____ EXTRACT PROVIDED

Experts who served on the Prescience study panel agree that several additional trends will emerge over the next five years:

  • Advisors will have established professional service standards in areas such as fiduciary practice, contracting, revenue mix and fee disclosure;
  • Fee disclosure will make it difficult for plan sponsors with retirement plan assets exceeding $25 million to compensate an advisor in any way other than a direct fee for service-usually a set retainer;
  • By 2015, advisors will no longer be in a position to receive compensation unless they assume ERISA Section 3(21) fiduciary responsibilities. This differs from the current regulatory framework, which allows plan sponsors to choose from other models including broker-dealer, consultant and advisor models;
  • The trend toward reliance on professionals will also be seen at the participant level, as many American workers would prefer to rely on a knowledgeable expert to make their retirement plan investment decisions rather than learn about investments themselves.

The Prescience study also revealed that pressures on pricing will squeeze profitability throughout the industry. Sixty-two percent of the experts predicted that by 2015 service provider margins will fall below 11 basis points. In addition most plan sponsors will establish expense budget accounts in an effort to manage the disconnect between asset-based revenue from investment managers and the cost of services.

________

* **WHAT THIS EXERCISE ASKS**:
1) Reproduce the Prescience study excerpt word for word, from "The Prescience study also" up to and including "cost of services.".
2) According to the Prescience study excerpt, what percentage of the experts predicted that service provider margins will fall below 11 basis points by 2015?
3) List every area in which, according to the Prescience study excerpt, advisors will have established professional service standards.
The material after this point is separate from the Prescience study excerpt.

____ DATA EXTRACT

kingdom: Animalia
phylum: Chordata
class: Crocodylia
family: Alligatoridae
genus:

________

* **RESPONSES FOR EACH TASK**:
1)
The Prescience study also revealed that pressures on pricing will squeeze profitability throughout the industry. Sixty-two percent of the experts predicted that by 2015 service provider margins will fall below 11 basis points. In addition most plan sponsors will establish expense budget accounts in an effort to manage the disconnect between asset-based revenue from investment managers and the cost of services.

2) Sixty-two percent.

3)
- Fiduciary practice
- Contracting
- Revenue mix
- Fee disclosure